# Just wanted to share :)



## Bubblz Calhoun (Jan 21, 2012)

_I changed my desktop and FB cover, it makes me smile every time I look at it. Hopefully it's contagious . 





_


----------



## dragonmetalhead (Jan 21, 2012)

Dude, that is epically awesome. And people say reptiles can't emote . . .


----------



## omgtaylorg (Jan 21, 2012)

lol thats great, looks to be lovin life


----------



## AP27 (Jan 22, 2012)

Awww.


----------



## Aardbark (Jan 22, 2012)

Awwwww happy lizard. So cute.


----------



## TeguBuzz (Jan 22, 2012)

Haha this is great. Put a smile on my face that's for sure! Damn that gu looks happy!


----------



## Bubblz Calhoun (Jan 23, 2012)

_I know right he looks so content_


----------



## chelvis (Jan 23, 2012)

this just put a big ol smile on my face. thanks for the share


----------



## Non Crimen Jr. (Jan 23, 2012)

<3<3<3<3


----------



## Bubblz Calhoun (Jan 27, 2012)

_Thanks everyone,.. I'm glad I'm not the only one it has that affect on _


----------



## Orion (Jan 27, 2012)

Smiles for miles. Awesome lizard even if he would not have smiled for his cameo. I would get that made into a t-shirt.


----------



## Bubblz Calhoun (Jan 27, 2012)

_That's a great idea  with something like Smile or have you smiled today, on it._


----------



## reptastic (Jan 27, 2012)

Love it, he just had his mouse burger lol,


----------



## Dana C (Jan 27, 2012)

What a great picture! Would you mind sharing your camera info....make, model, lens & distance from your big boy?


----------



## Bubblz Calhoun (Jan 27, 2012)

_Nothing special with extra lenses or any thing.

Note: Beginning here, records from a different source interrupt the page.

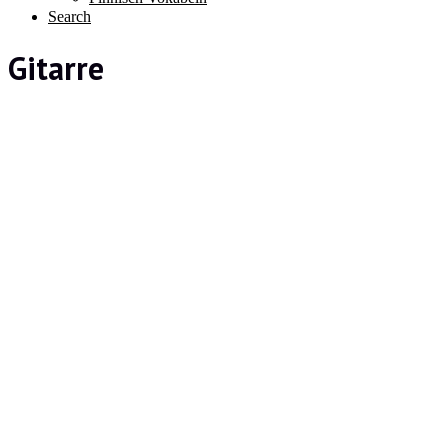
Search
Gitarre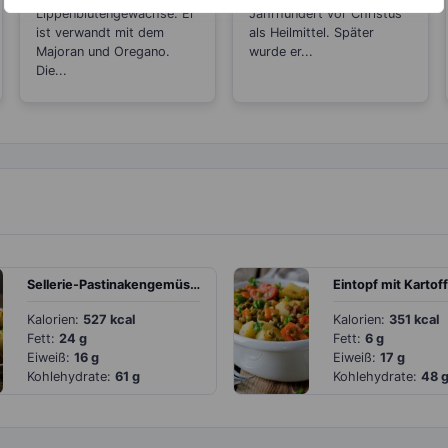
Erkältungen
senkend
Lippenblütengewächse. Er
Jahrhundert vor Christus
ist verwandt mit dem
als Heilmittel. Später
Majoran und Oregano.
wurde er...
Die...
Sellerie-Pastinakengemüse mit veganem Dip
Kalorien:
527 kcal
Kalorien:
351 kcal
Fett:
24 g
Fett:
6 g
Eiweiß:
16 g
Eiweiß:
17 g
Kohlehydrate:
61 g
Kohlehydrate:
48 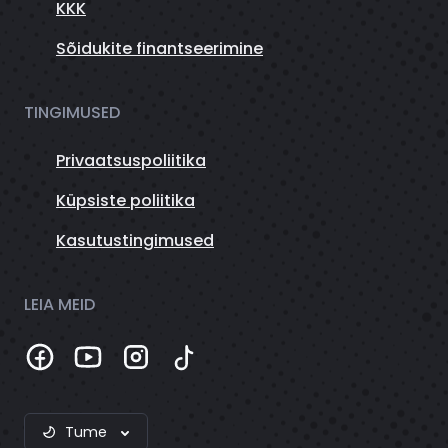
KKK
Sõidukite finantseerimine
TINGIMUSED
Privaatsuspoliitika
Küpsiste poliitika
Kasutustingimused
LEIA MEID
Tume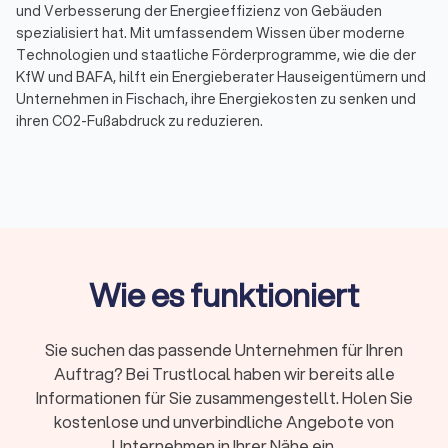
und Verbesserung der Energieeffizienz von Gebäuden
spezialisiert hat. Mit umfassendem Wissen über moderne
Technologien und staatliche Förderprogramme, wie die der
KfW und BAFA, hilft ein Energieberater Hauseigentümern und
Unternehmen in Fischach, ihre Energiekosten zu senken und
ihren CO2-Fußabdruck zu reduzieren.
Warum ist Energieberatung wichtig?
Energieberatung spielt eine entscheidende Rolle bei der
Förderung der Energieeffizienz und Nachhaltigkeit. Durch eine
detaillierte Analyse des Energieverbrauchs eines Gebäudes
können Energieberater Einsparpotenziale identifizieren und
Wie es funktioniert
individuelle Sanierungsfahrpläne erstellen. Dies führt nicht
nur zu einer Reduzierung der Energiekosten, sondern auch zu
einer verbesserten Umweltbilanz.
Sie suchen das passende Unternehmen für Ihren
Auftrag? Bei Trustlocal haben wir bereits alle
Informationen für Sie zusammengestellt. Holen Sie
Kosten und Förderung der Energieberatung in
kostenlose und unverbindliche Angebote von
Fischach
Unternehmen in Ihrer Nähe ein.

Just an old Pentax Optio 750z_


----------



## Dana C (Jan 27, 2012)

Never the less, it is a great picture. Your framed you boy really well and must have gotten really close. I am not a great photographer but I am learning. I will take more pictures of my "kids" and post them for all to see. I have a quick question but I will post it separately on shedding.


----------



## jumper123 (Jan 27, 2012)

That's so Cute!!


----------



## Bubblz Calhoun (Jan 27, 2012)

_Thanks,.. most of my pets get use to the camera being around before me _


----------



## JohnMatthew (Jan 27, 2012)

He certainly seems to be loving life, thanks for the share!


----------



## Bubblz Calhoun (Jan 27, 2012)

_Since he has been through hard times and knows what it's like.  I think he knows he has it good now._


----------



## reptastic (Jan 27, 2012)

Bubblz Calhoun said:


> _Since he has been through hard times and knows what it's like.  I think he knows he has it good now._



Wait that's natsuki? I thought it was a different tegu lol I thought to ask in my previous post, he is huge and looks 10,000x's better than when you first got him, no wonder he's smiling


----------



## Compnerd7 (Jan 27, 2012)

Lol! That is the most content lizard I've ever seen! Great shot thank you for sharing.


----------



## txrepgirl (Jan 28, 2012)

Looking at him like this makes me want to give him a big smootch lol. He looks so cute  .


----------



## Bubblz Calhoun (Jan 28, 2012)

reptastic said:


> Bubblz Calhoun said:
> 
> 
> > _Since he has been through hard times and knows what it's like.  I think he knows he has it good now._
> ...



_Yep,.. that's him seven months later . Put on weight, his mouth and chin (or under his lower jaw) has cleared and lined up. But I think that patch on his nose might be a permanent scar because it hasn't changed much. It's gotten darker and a tad smaller not by much but I'm still hopefull.










_[/font]


----------



## reptastic (Jan 28, 2012)

WOW!!! you did an awesome job with him, just goes to show all the need is a lil tlc and the right husbandry


----------



## Bubblz Calhoun (Jan 28, 2012)

_Thank you,.. I agree, besides his nose those two pics don't even look like the same tegu._


----------